COLLECTED DATA:
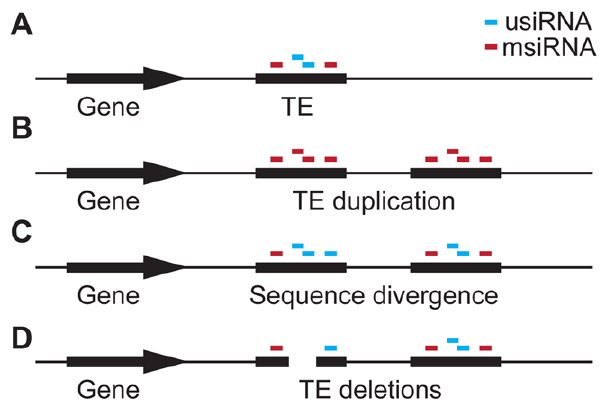
Figure 7. Hypothesis for the role of siRNA–targeting in TE evolution. (a) A gene with an adjacent TE targeted by siRNAs that are either unique to this TE (usiRNAs) or that are shared with multiple locations in the genome (msiRNAs). (b) Duplication of the TE causes all usiRNAs to become msiRNAs. (c) Sequence divergence between the duplicated TEs, e.g. through deamination of methyl-cytosines, which causes C:T transition mutations. As a consequence, msiRNAs are converted to usiRNAs again. (d) TE regions that are enriched for siRNAs, especially usiRNAs, are deleted, reducing the effect of the TE on adjacent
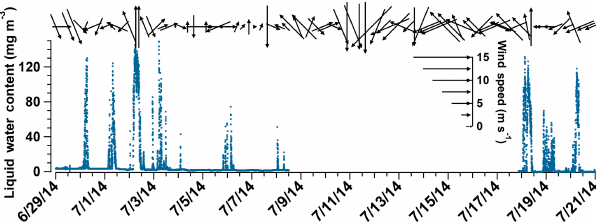
Figure 1. Wind speed and direction during fog sampling period, shown as vector arrows (top): speed is displayed as the length of each arrow and direction is displayed as tilt, pointing away from wind origin. LWC measured during the entire study period is shown in blue along the bottom of the plot. Fog was not collected in mid- July during the monsoonal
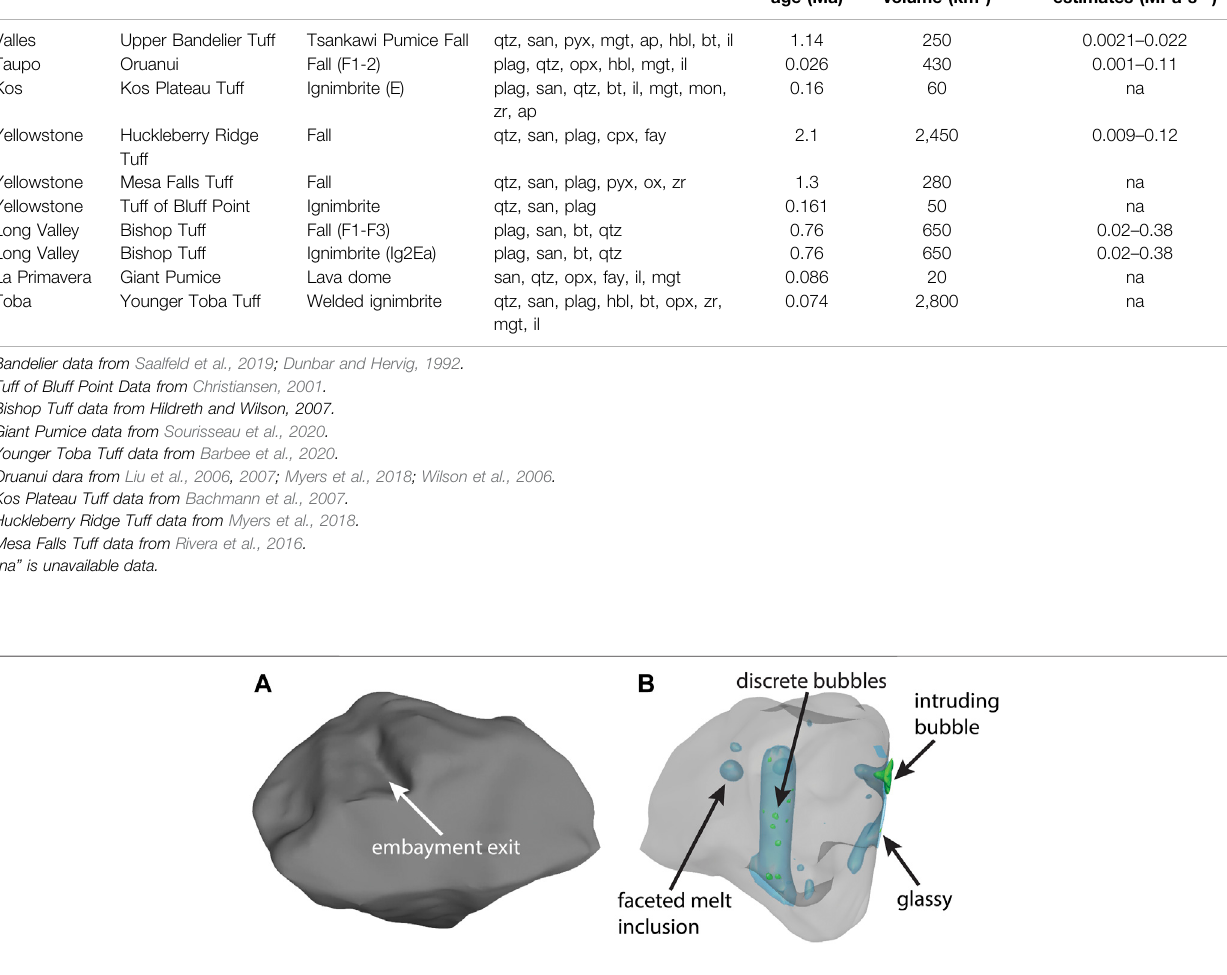
FIGURE1|(A) 3D tomography of a Bishop Tuff quartz crystal that hosts. (B) multiple glassy embayments with various bubble textures (gray (cid:1) quartz, blue (cid:1) glass, green (cid:1) bubble). Tomography performed at µCT beamline 8.3.2 at the Advanced Light Source, Lawrence Berkeley National Laboratory and segmented using Dragon fl y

EXERCISE PROMPT: Copy out every line of the listing that includes the string "blue".

SOLUTION TO THE EXERCISE:
Figure 1. Wind speed and direction during fog sampling period, shown as vector arrows (top): speed is displayed as the length of each arrow and direction is displayed as tilt, pointing away from wind origin. LWC measured during the entire study period is shown in blue along the bottom of the plot. Fog was not collected in mid- July during the monsoonal
FIGURE1|(A) 3D tomography of a Bishop Tuff quartz crystal that hosts. (B) multiple glassy embayments with various bubble textures (gray (cid:1) quartz, blue (cid:1) glass, green (cid:1) bubble). Tomography performed at µCT beamline 8.3.2 at the Advanced Light Source, Lawrence Berkeley National Laboratory and segmented using Dragon fl y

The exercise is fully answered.